You have to give Steve Bielby full marks for enthusiasm. Over the next three months he has to complete a masterplan for the restoration of the old St James Theatre.
This includes developing a budget and a plan of works that satisfies Auckland Council bureaucrats and his property developer colleagues who are busy marketing the 39-storey apartment complex that will surround it. He also has to nail down likely contributors of the $60 million-plus the project is likely to cost.
Most of us, in his shoes, would want at least one of the above hurdles conquered before popping a champagne cork in celebration. Not Mr Bielby.
Tonight, he, Mayor Len Brown and celebrity frock designer Dame Trelise Cooper will celebrate the restoration of, wait for it, the foyer of the St James, with a "glamorous" catwalk show. By the end of the month, the foyer - dubbed "St James Lane" - will open as a 50-seat licensed daytime cafe.
It's his way of signalling the theatre, which has been closed for eight years, is back in business. Well, sort of, anyway. Reinforcing the message will be a May 2 public concert of local bands in the former stalls area. Hopefully, Mr Bielby will have removed his car from the stage by then. He's been garaging it there in recent days to avoid the mayor's voracious parking police.
Mr Bielby is the principal trustee of the Auckland Notable Properties Trust, created in 2013 by his Target retail chain family. Knowing of the trust's previous interest in the St James, Auckland Council pointed property developer Lijun Li of Relianz Holdings in Mr Bielby's direction when Mr Li last year told council officials of his plans to buy the site.
The trust is now overseeing the St James, which has to be protected - though not necessarily restored - as part of the apartment skyscraper's resource consent.
To Mr Bielby, mothballing the St James is not really an option. Under the resource consent, the two walls of the theatre adjacent to the new tower blocks have to be seismically strengthened anyway, which could lead to the weakening of the other two walls if then left unrestored.
One option being considered is to adopt the base isolation seismic protection method used for the Beehive and other parliamentary buildings, placing the theatre on huge rubber bearing pads which absorb any earthquake shocks.
He says that with cranes and experts on site, it makes economic sense to restore the theatre as the new towers go up. Given that the theatre is on the ground floor, the end result could be that the theatre is the first building on site to be completed, beating the overall 2018 target date for the whole site.
At Mr Bielby's side on Wednesday, advising on the foyer restoration, was George Farrant, Auckland City's heritage mastermind during the restoration of the Town Hall and Civic Theatre, and now on loan from Auckland Council as part of its support for the project.

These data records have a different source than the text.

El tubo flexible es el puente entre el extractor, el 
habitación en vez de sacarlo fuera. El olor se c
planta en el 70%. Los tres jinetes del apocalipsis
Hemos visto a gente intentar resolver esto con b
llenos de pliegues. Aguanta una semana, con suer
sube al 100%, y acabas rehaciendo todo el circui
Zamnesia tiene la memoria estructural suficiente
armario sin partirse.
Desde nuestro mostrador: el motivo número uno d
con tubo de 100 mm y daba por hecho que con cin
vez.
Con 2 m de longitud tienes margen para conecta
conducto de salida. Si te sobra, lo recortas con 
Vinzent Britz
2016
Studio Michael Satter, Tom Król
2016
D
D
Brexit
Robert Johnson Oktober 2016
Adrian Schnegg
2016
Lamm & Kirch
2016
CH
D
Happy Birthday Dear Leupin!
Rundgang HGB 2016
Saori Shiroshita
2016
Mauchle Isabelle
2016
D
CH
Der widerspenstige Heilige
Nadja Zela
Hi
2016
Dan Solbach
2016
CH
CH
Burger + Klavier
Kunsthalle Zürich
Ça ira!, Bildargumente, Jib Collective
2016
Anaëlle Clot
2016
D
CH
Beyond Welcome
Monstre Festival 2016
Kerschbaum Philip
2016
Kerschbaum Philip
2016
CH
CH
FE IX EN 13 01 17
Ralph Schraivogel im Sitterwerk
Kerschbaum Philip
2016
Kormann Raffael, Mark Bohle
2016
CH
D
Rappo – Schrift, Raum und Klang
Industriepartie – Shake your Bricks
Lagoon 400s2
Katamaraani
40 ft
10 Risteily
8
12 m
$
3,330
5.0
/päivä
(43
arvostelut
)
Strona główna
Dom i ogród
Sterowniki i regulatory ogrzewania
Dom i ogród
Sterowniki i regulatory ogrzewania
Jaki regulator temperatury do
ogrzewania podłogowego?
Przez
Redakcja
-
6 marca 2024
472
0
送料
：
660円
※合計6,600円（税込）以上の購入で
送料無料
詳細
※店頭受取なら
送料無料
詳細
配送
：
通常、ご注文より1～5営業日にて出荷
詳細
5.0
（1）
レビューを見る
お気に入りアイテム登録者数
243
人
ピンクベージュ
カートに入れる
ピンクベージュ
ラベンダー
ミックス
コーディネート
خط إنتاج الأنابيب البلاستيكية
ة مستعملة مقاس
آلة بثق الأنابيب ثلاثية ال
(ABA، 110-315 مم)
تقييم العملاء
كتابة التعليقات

Mr Farrant had unearthed a 1930 coloured postcard of the then recently opened theatre, to back his hunch that the plaster goddesses gracing the foyer were originally ivory coloured - not the later brownish "bronze" that Mr Bielby rather fancied. Ivory won.
Mr Farrant also tracked down the grandson of the Italian migrant tile layer, who had laid the original terrazzo flooring. The grandson now ran the family firm, had found the original "recipes" for the foyer's terrazzo floor tiles in the family files, and was due in to repair several large cracks.
As the two enthused about the job in hand, interrupting with questions about funding seemed like blaspheming in church. Talk about running away from home and joining the circus. In an earlier interview, Mr Bielby told me his goal was not necessarily perfection; "shabby chic" would be okay. That's still the goal.
In the past, there have been grandiose plans to enlarge the stage area and provide better backstage facilities. With the back of the stage wall on the boundary and hard up against a neighbouring property that's not for sale, that's not an option for now at least. Anyway, he's happy with a restoration of what is there. Why duplicate what is already available at the Aotea or Civic theatres, he asks.
He sees it as a less expensive venue for local shows, travelling bands, comedians and the like. The stuff that made the St James a loved venue before it closed.